If you are a woman entrepreneur (or if you know any women entrepreneurs) who could use a weekend to reconnect with your own wisdom, release the parts of your business that aren’t working, and build community with other like- minded women, I hope you will join us at the Whole You: Returning Home Retreat happening November 3rd-6th in Ocean Isle, North Carolina. A pay in full discount is available along with three month payment plans for reservations made by September 1st. Invite your friends!
In my last newsletter, I spoke about the gooey middle which seems to have become my temporary home for these last many months. As I write this though, the butterfly’s reemergence feels more in reach than it did even a month ago. She’s coming. I feel her.
But before we get to the feel-good part of the hero’s journey–which frankly is still being written–can we tell a little truth about “leveling up”?!?
First, let me just say that I think the term has been over-glorified and oversimplified in today’s buzzy world of social media.
Second, having been an Icarus who flew too close to the sun and melted her wings (because she forgot she was a human being)–see my Crash and Burn story if you don’t know it–there is a part of me that wonders, and sometimes worries, if what goes up must truly always come down.
But what I really want to talk about today is the fact that growing (the less sexy term for leveling up) often asks us to release something we are holding on very tightly in order to have space to reach for what is next.
And that letting go involves fear, and grief, and sometimes caffeine withdrawals, even if we know without a doubt that what we are reaching for is the next right step on our path.
I have held tightly to the gym as a lifeline ever since I have been able to get back in and stay healthy; approximately four years. My gym is one of my happy places. My countenance changes when I walk in the door.
I re-built some of my belief in myself and what my body could do rep by rep by rep in this gym. I have found community in this gym. And I have been there 4-5 days a week for the last few years, COVID excepted.
But my body has started yelling at me. Over the last few weeks, my joints haven’t been bouncing back from workouts. The pain lingers in places where it doesn’t normally set up camp. And my muscles never seem to be recovered even with sufficient protein, carb and water intake.
This is where I mention that part of my residual trauma is being dissociated from my true pain levels most of the time. I am always in some measure of pain. But now, I can feel the pain through my sleep.
And so, I am about to take the next three weeks off of the gym. I cried today when I was talking to the coaches about it.
Along my path to healing, there have been a number of moments along the way when I have been asked to trust myself again. To trust what I can do and stay well.
You see, the crash that I experienced decimated my self-belief. I went from someone who trusted herself implicitly to someone who had no idea what was true anymore. Everything–including me–felt like a potential landmine.

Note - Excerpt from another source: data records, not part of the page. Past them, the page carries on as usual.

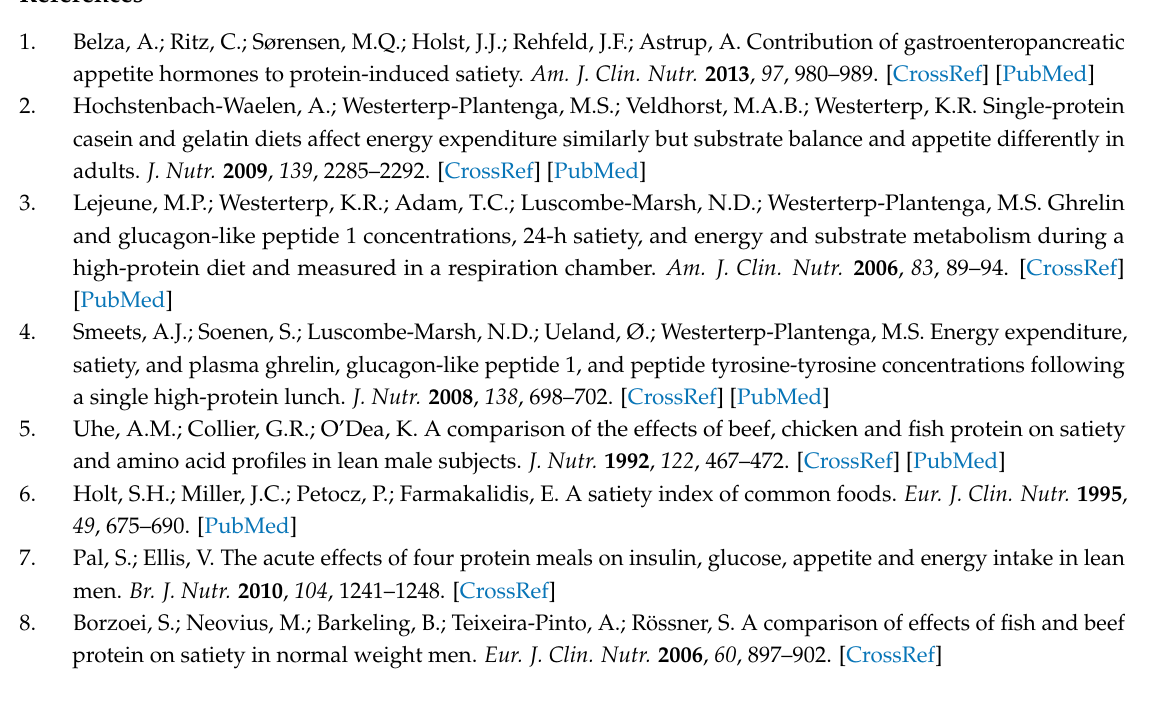
Figure S1: Mean unadjusted 200 min changes in serum C-peptide and plasma lactate, Table S1: Measurements in the study, Table S2: Differences between the four test meals in plasma amino acids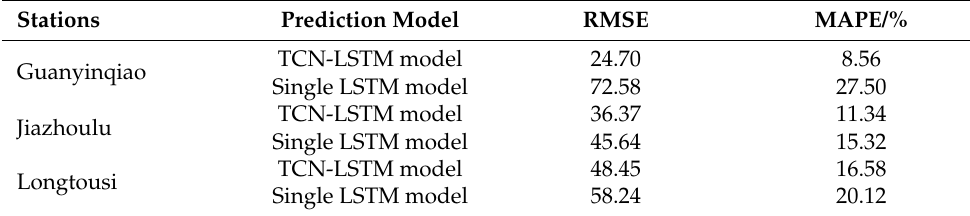
Table 4. Comparison evaluation results of model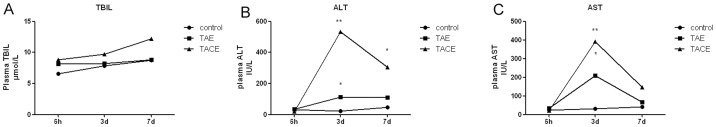
Postoperative changes in serum ALT, AST and bilirubin levels.(A and B) ALT and AST peaked on day 3 in the TAE and TACE groups. (C) Serum bilirubin levels increased slightly after all of the procedures, but these increases were not significant. *P<0.05 compared to the control group; **P<0.05 compared to the TAE and control groups.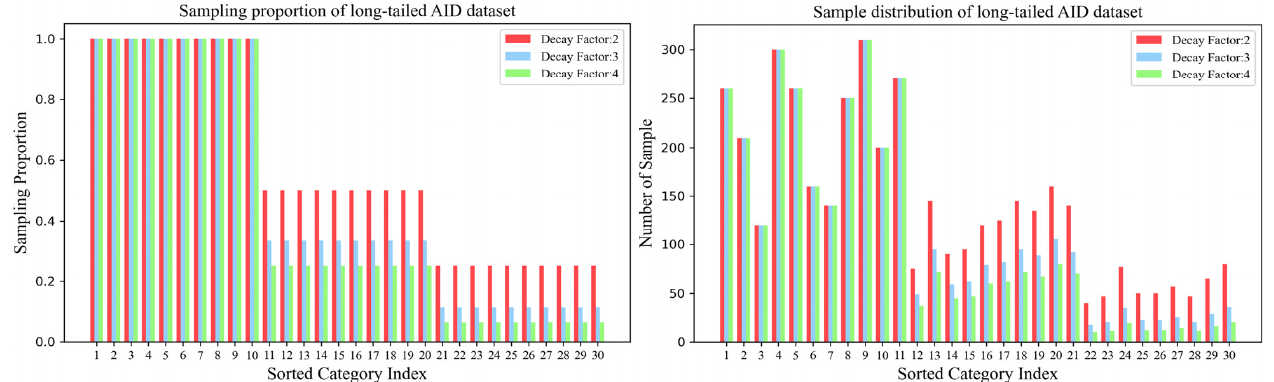
Figure 5. Long-tailed sampling percentage of the AID dataset and the distribution of the number of samples from each category after long-tailed processing.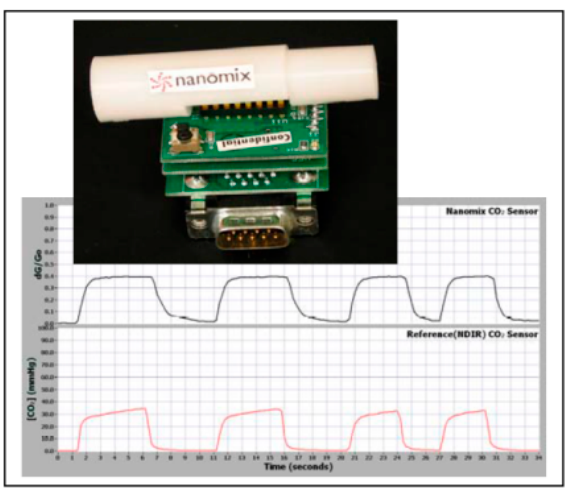
Figure 10. Field effect transistor using carbon nanotubes (NTFET) sensor fabricated for carbon dioxide. Reproduced with permission from Reference [28].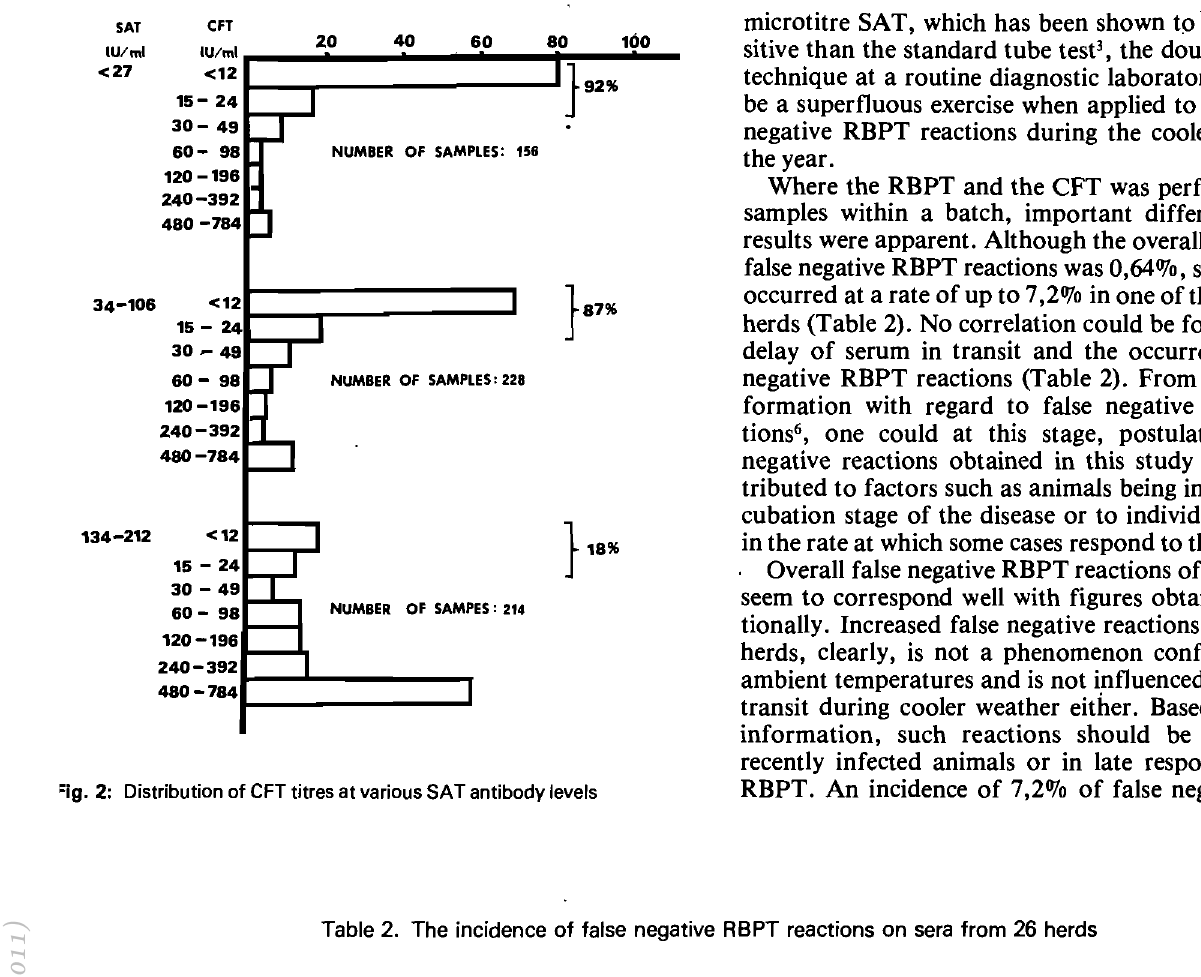
Table 2. The incidence of false negative RBPT reactions on sera from 26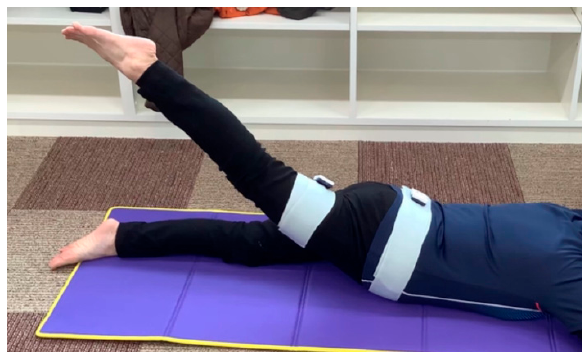
Figure 1. Measurement of pelvic and femoral movement during prone hip extension (PHE) using an inertial sensor.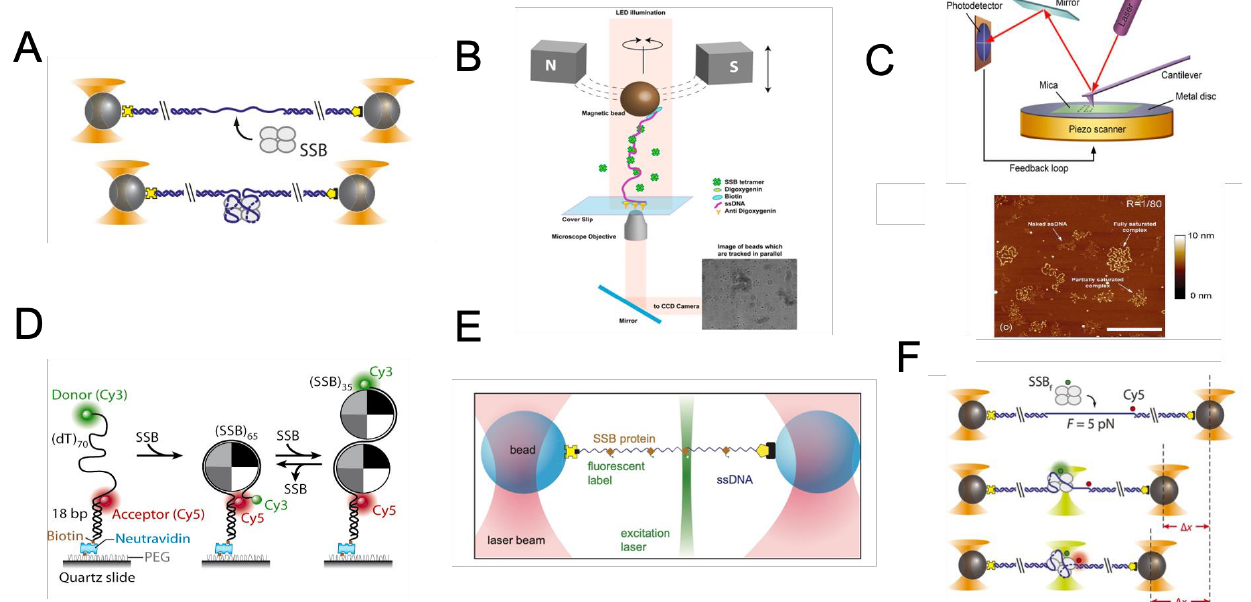
Figure 2. Overview of the Single-Molecule Toolbox for Studying SSB. ( A ) Dual optical tweezers for E. coli SSB unwrapping studies: This illustration shows a DNA construct containing two long double-stranded DNA handles, and a short single-stranded DNA fragment is trapped between two beads using optical tweezers. The binding of a single SSB tetramer is then studied by measuring the shortening of the DNA construct. (Adapted from Figure 1B of [16] with CC BY 4.0 License). ( B ) Magnetic Tweezers Assay: In this experiment, a unique DNA construct is secured between a cover glass and a paramagnetic bead, held in place by a magnetic field. The SSB-containing buffer is introduced and ejected to study the interaction between single-stranded DNA and SSB, providing insight into the mechanics of DNA-protein interactions. ( C ) Atomic Force Microscopy for Studying SSB-DNA Interactions: This illustration shows an AFM setup for imaging SSB and DNA interactions. The sample is probed using a flexible cantilever to obtain a three-dimensional image. An example image shows the different forms of M13 ssDNA- E. coli SSB complexes captured by AFM.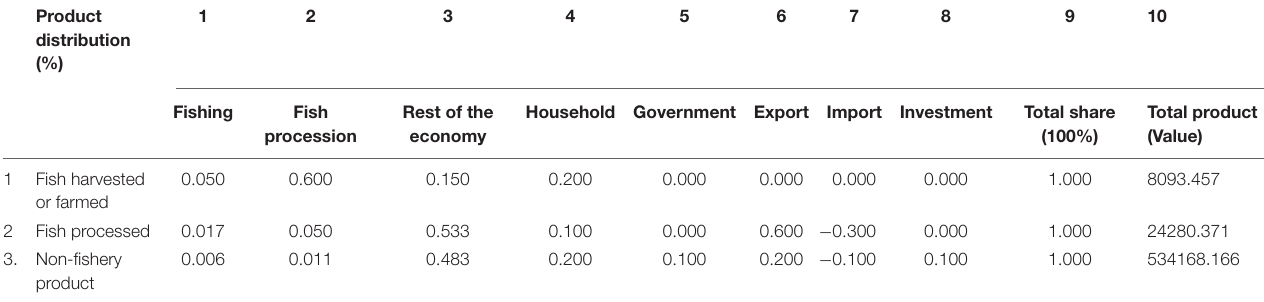
TABLE 2 | The input–output data of fishery sectors.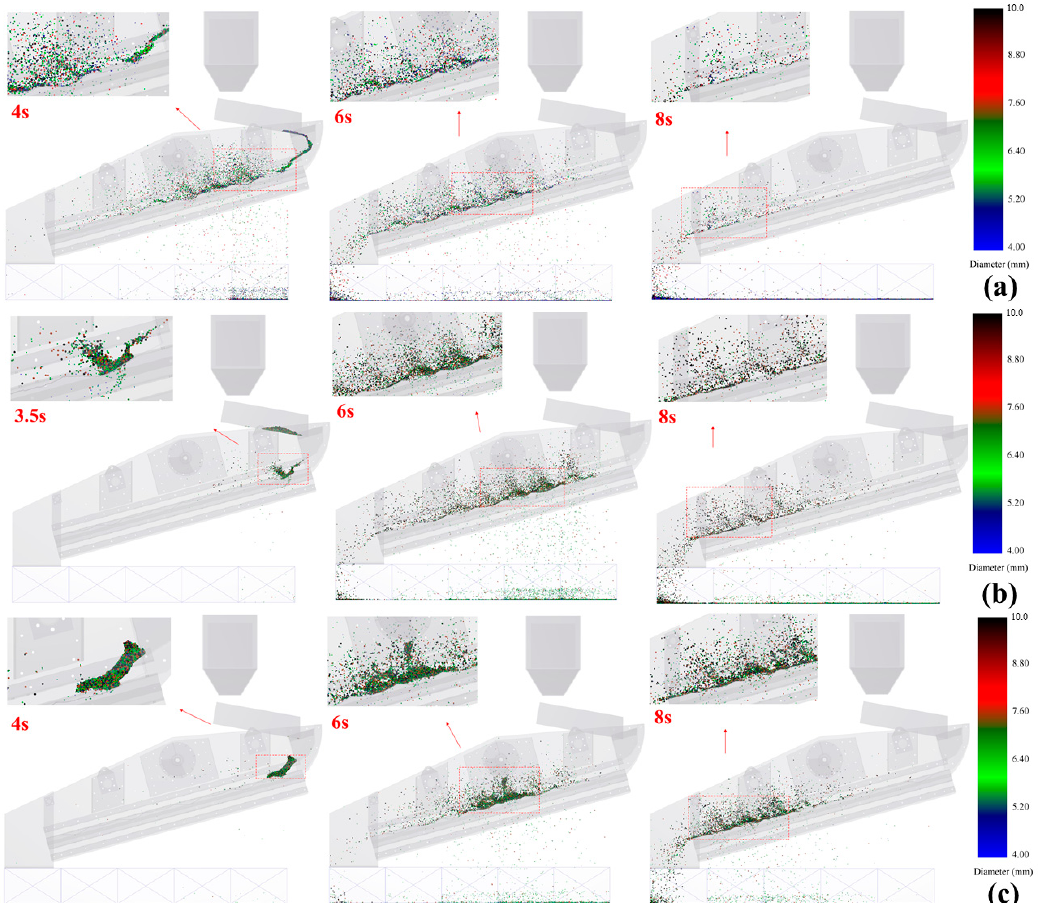
Figure 7. The flow behavior of material on VFFS with different surface energy levels. ( a ) 4, ( b ) 20, and ( c ) 36 J/m 2 .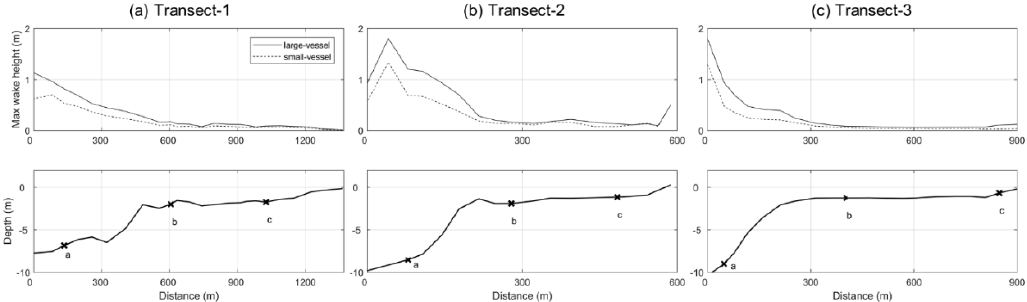
Figure 7. Cross shore profiles of maximum wake height (top panels; solid lines for experiments with large vessel and dashed lines for small vessel) and bathymetry (bottom panels) along transects 1, 2, and 3. Results are for single vessel experiments with a speed of 15 knots. Points a, b, and c are the locations of model output stations.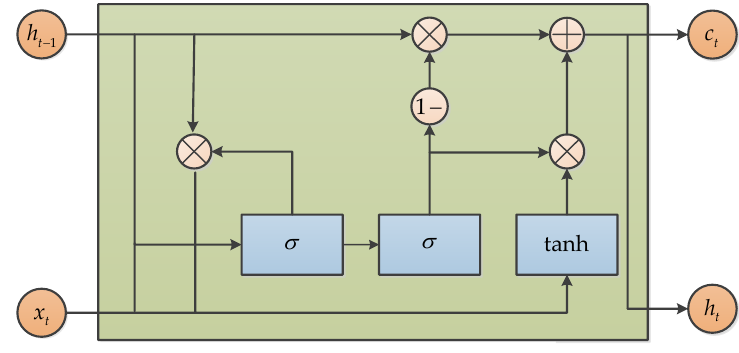
Figure 19. The structure of Gated Recurrent Unit.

From that profoundly different and unfamiliar baseline I have re-built one decision at a time. By stretching a little further than I thought I could, but not so far that it would send me into a tailspin. Re-learning what was possible. Again. And again. Like a baby bird learning to fly (but not too close to the sun).
Along the way, I have held on with white knuckled grasp sometimes to the routines that helped me get here. Cue the voice in my head . . . the very same voice that tells my clients that often, what got them here, won’t get them to where they want to go next. UGH.
Now, I am being asked to release my grip on the workout app. Yes, I know, three weeks is a drop in the bucket in the context of time, but for me right now, it feels like forever.
And I am afraid. Not terribly afraid because I can look back at all the work that I have done to heal my body and mind and trust that I have made the deposits. And I can also trust (because I have been here before) that I wouldn’t be being asked to take this step if I wasn’t ready. But still, there is fear. And FOMO.
I turn 50 next month. This body has survived so much. And held so much. It is asking me for a break. And I am going to listen.
You better believe that this is part of my butterfly story. And maybe, you can remind me if I forget.
What are you being asked to release and trust that what comes next is just what you need?
Speaking from experience, I can assure you that choosing to release–as opposed to having that thing violently wrested from your grasp–is the gentler option. Even if you are afraid. Even if you don’t yet fully trust yourself.
And who knows what butterfly might emerge on the other side?
Maybe we can fly together. But not too close to the sun.